Plug BP's Gulf Leak... with a Nuclear Bomb

Of course the Russians would come up with a plan like this: plug BP's runaway oil leak at the bottom of the Gulf of Mexico by dropping a bomb on it. A nuclear bomb.

Russian science journalist Vladimir Gubarev says this trick worked more than once in the Soviet Union:

The USSR had a sad experience in containing oil-well flowing in Central Asia. Two breakdowns occurred almost simultaneously. One of them took place in Urtabulak, where a gas torch was burning. The other one took place in Pamuk – a breakdown at an oil well. The two giant flames were extinguished with the help of nuclear explosions. They drilled two wells to approach the emergency wells under the ground and lowered nuclear devices into the wells. The troubled wells were blocked as a result of the explosions.

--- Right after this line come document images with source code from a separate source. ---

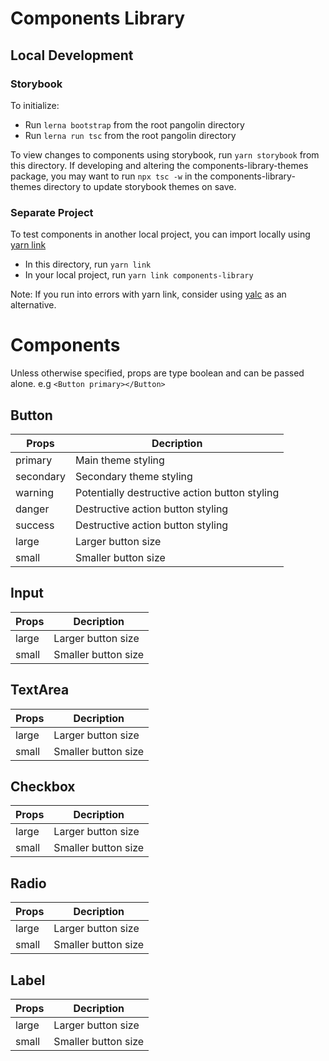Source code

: # Components Library

## Local Development

### Storybook

To initialize:
  - Run `lerna bootstrap` from the root pangolin directory
  - Run `lerna run tsc` from the root pangolin directory

To view changes to components using storybook, run `yarn storybook` from this directory.
If developing and altering the components-library-themes package, you may want to run `npx tsc -w` in the
components-library-themes directory to update storybook themes on save.

### Separate Project

To test components in another local project, you can import locally using [yarn link](https://classic.yarnpkg.com/en/docs/cli/link/)
  - In this directory, run `yarn link`
  - In your local project, run `yarn link components-library`

Note: If you run into errors with yarn link, consider using [yalc](https://www.npmjs.com/package/yalc) as an alternative.

# Components

Unless otherwise specified, props are type boolean and can be passed alone. e.g `<Button primary></Button>`

## Button

Props | Decription
--|--
primary | Main theme styling
secondary | Secondary theme styling
warning | Potentially destructive action button styling
danger | Destructive action button styling
success | Destructive action button styling
large | Larger button size
small | Smaller button size

## Input

Props | Decription
--|--
large | Larger button size
small | Smaller button size

## TextArea

Props | Decription
--|--
large | Larger button size
small | Smaller button size

## Checkbox

Props | Decription
--|--
large | Larger button size
small | Smaller button size

## Radio

Props | Decription
--|--
large | Larger button size
small | Smaller button size

## Label

Props | Decription
--|--
large | Larger button size
small | Smaller button size
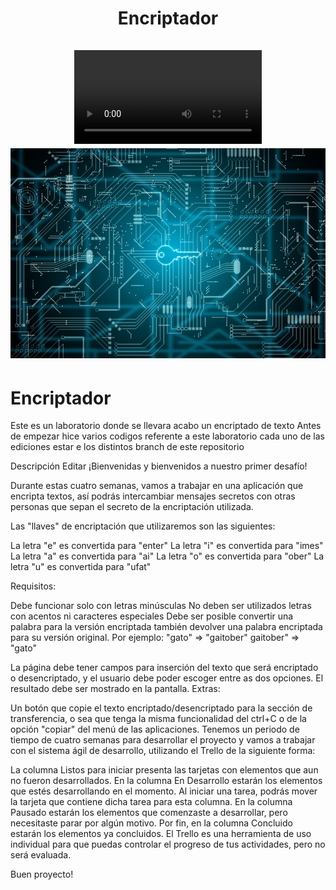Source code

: <div align="center">
  <h1 align="center">
    Encriptador
    <br />
    <br />
    <a href="https://github.com/humberto2311/Encriptador/blob/struture_if/README.md">
      
<video  src="img/Green Line Branch Organic Nature Logo.mp4" controls>
  <!-- Aquí irán las fuentes de video y el texto alternativo -->
</video>
      <img src="img/encriptar_1.jpg" alt="Docusaurus">

</a>
  </h1>
</div>

# Encriptador

Este es un laboratorio donde se llevara acabo un encriptado de texto
Antes de empezar hice varios codigos referente a este laboratorio cada uno de las ediciones estar e los distintos branch de este repositorio

Descripción
Editar
¡Bienvenidas y bienvenidos a nuestro primer desafío!

Durante estas cuatro semanas, vamos a trabajar en una aplicación que encripta textos, así podrás intercambiar mensajes secretos con otras personas que sepan el secreto de la encriptación utilizada.

Las "llaves" de encriptación que utilizaremos son las siguientes:

La letra "e" es convertida para "enter"
La letra "i" es convertida para "imes"
La letra "a" es convertida para "ai"
La letra "o" es convertida para "ober"
La letra "u" es convertida para "ufat"

Requisitos:

Debe funcionar solo con letras minúsculas
No deben ser utilizados letras con acentos ni caracteres especiales
Debe ser posible convertir una palabra para la versión encriptada también devolver una palabra encriptada para su versión original.
Por ejemplo:
"gato" => "gaitober"
gaitober" => "gato"

La página debe tener campos para
inserción del texto que será encriptado o desencriptado, y el usuario debe poder escoger entre as dos opciones.
El resultado debe ser mostrado en la pantalla.
Extras:

Un botón que copie el texto encriptado/desencriptado para la sección de transferencia, o sea que tenga la misma funcionalidad del ctrl+C o de la opción "copiar" del menú de las aplicaciones.
Tenemos un periodo de tiempo de cuatro semanas para desarrollar el proyecto y vamos a trabajar con el sistema ágil de desarrollo, utilizando el Trello de la siguiente forma:

La columna Listos para iniciar presenta las tarjetas con elementos que aun no fueron desarrollados.
En la columna En Desarrollo estarán los elementos que estés desarrollando en el momento. Al iniciar una tarea, podrás mover la tarjeta que contiene dicha tarea para esta columna.
En la columna Pausado estarán los elementos que comenzaste a desarrollar, pero necesitaste parar por algún motivo.
Por fin, en la columna Concluido estarán los elementos ya concluidos.
El Trello es una herramienta de uso individual para que puedas controlar el progreso de tus actividades, pero no será evaluada.

Buen proyecto!

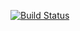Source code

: [![Build Status](https://travis-ci.org/sreerajm98/csprag-w19-rpn.svg?branch=master)](https://travis-ci.org/sreerajm98/csprag-w19-rpn)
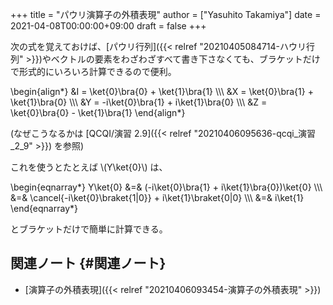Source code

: +++
title = "パウリ演算子の外積表現"
author = ["Yasuhito Takamiya"]
date = 2021-04-08T00:00:00+09:00
draft = false
+++

次の式を覚えておけば、[パウリ行列]({{< relref "20210405084714-ハウリ行列" >}})やベクトルの要素をわざわざすべて書き下さなくても、ブラケットだけで形式的にいろいろ計算できるので便利。

\begin{align\*}
  &I = \ket{0}\bra{0} + \ket{1}\bra{1} \\\\\\
  &X = \ket{0}\bra{1} + \ket{1}\bra{0} \\\\\\
  &Y = -i\ket{0}\bra{1} + i\ket{1}\bra{0} \\\\\\
  &Z = \ket{0}\bra{0} - \ket{1}\bra{1}
\end{align\*}

(なぜこうなるかは [QCQI/演習 2.9]({{< relref "20210406095636-qcqi_演習_2_9" >}}) を参照)

これを使うとたとえば \\(Y\ket{0}\\) は、

\begin{eqnarray\*}
  Y\ket{0} &=& (-i\ket{0}\bra{1} + i\ket{1}\bra{0})\ket{0} \\\\\\
    &=& \cancel{-i\ket{0}\braket{1|0}} + i\ket{1}\braket{0|0} \\\\\\
    &=& i\ket{1}
\end{eqnarray\*}

とブラケットだけで簡単に計算できる。


## 関連ノート {#関連ノート}

-   [演算子の外積表現]({{< relref "20210406093454-演算子の外積表現" >}})
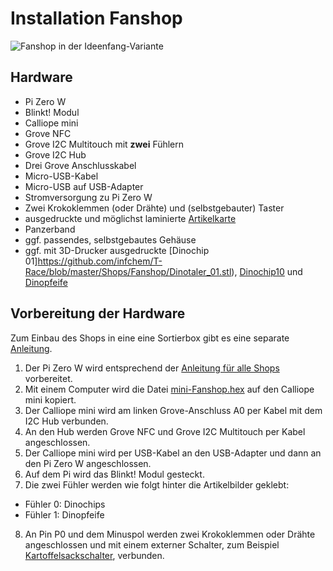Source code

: # Installation Fanshop

![Fanshop in der Ideenfang-Variante](fotos/Fanshop_Ideenfang.jpg?raw=true "Title")

## Hardware

* Pi Zero W
* Blinkt! Modul
* Calliope mini
* Grove NFC
* Grove I2C Multitouch mit **zwei** Fühlern
* Grove I2C Hub
* Drei Grove Anschlusskabel
* Micro-USB-Kabel
* Micro-USB auf USB-Adapter
* Stromversorgung zu Pi Zero W
* Zwei Krokoklemmen (oder Drähte) und (selbstgebauter) Taster
* ausgedruckte und möglichst laminierte [Artikelkarte](https://github.com/infchem/T-Race/blob/master/Shops/Shop-Artikel.pdf)
* Panzerband
* ggf. passendes, selbstgebautes Gehäuse
* ggf. mit 3D-Drucker ausgedruckte [Dinochip 01]https://github.com/infchem/T-Race/blob/master/Shops/Fanshop/Dinotaler_01.stl), [Dinochip10](https://github.com/infchem/T-Race/blob/master/Shops/Fanshop/Dinotaler_10.stl) und [Dinopfeife](https://github.com/infchem/T-Race/blob/master/Shops/Fanshop/Dinopfeife.stl)

## Vorbereitung der Hardware
Zum Einbau des Shops in eine eine Sortierbox gibt es  eine separate [Anleitung](shopbox_anleitung.md).  
1. Der Pi Zero W wird entsprechend der [Anleitung für alle Shops](ideenfang_installation_shops.md)	 vorbereitet.
2. Mit einem Computer wird die Datei [mini-Fanshop.hex](https://github.com/infchem/T-Race/blob/master/Shops/Fanshop/mini-Fanshop.hex) auf den Calliope mini kopiert.
2. Der Calliope mini wird am linken Grove-Anschluss A0 per Kabel mit dem I2C Hub verbunden.
3. An den Hub werden Grove NFC und Grove I2C Multitouch per Kabel angeschlossen.
4. Der Calliope mini wird per USB-Kabel an den USB-Adapter und dann an den Pi Zero W angeschlossen.
5. Auf dem Pi wird das Blinkt! Modul gesteckt.
6. Die zwei Fühler werden wie folgt hinter die Artikelbilder geklebt:
* Fühler 0: Dinochips
* Fühler 1: Dinopfeife

8. An Pin P0 und dem Minuspol werden zwei Krokoklemmen oder Drähte angeschlossen und mit einem externer Schalter, zum Beispiel [Kartoffelsackschalter](../Sonstiges/Kartoffelsackschalter.pdf), verbunden.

The work was extremely hard, but it was worth it. I took direct participation in the experiment and was personally present there during the explosions. The experiment was a success. The exploitation of the Pamuk oil well was launched again and nothing could remind of the disaster which had been liquidated with the help of nuclear explosions [Vladimir Gubarev, "Nuclear Explosion Can Heal the Bleeding Wound in the Gulf of Mexico," Pravda (English translation), 2010.05.13].

Wow. That might be the best use I've heard of for a nuclear bomb short of the Orion Project. (Read Niven and Pournelle's Footfall—and take that, you stinkin' Fithp!)

1 comment:

  1. When I sat on the floor of a house in Homestead, Florida in the pre-dawn hours of August 24, 1992, listening to a battery-powered radio accompanied by the sounds of a 150-mph wind flowing around the structure and trying to tear it apart or roll it over of a piece, one of the newscasters posed the question, "Could we disrupt a hurricane by dropping a nuclear bomb on it?"

    The answer that the scientists in residence gave rings in my mind to this day: "We could do that, and then we'd have a radioactive hurricane."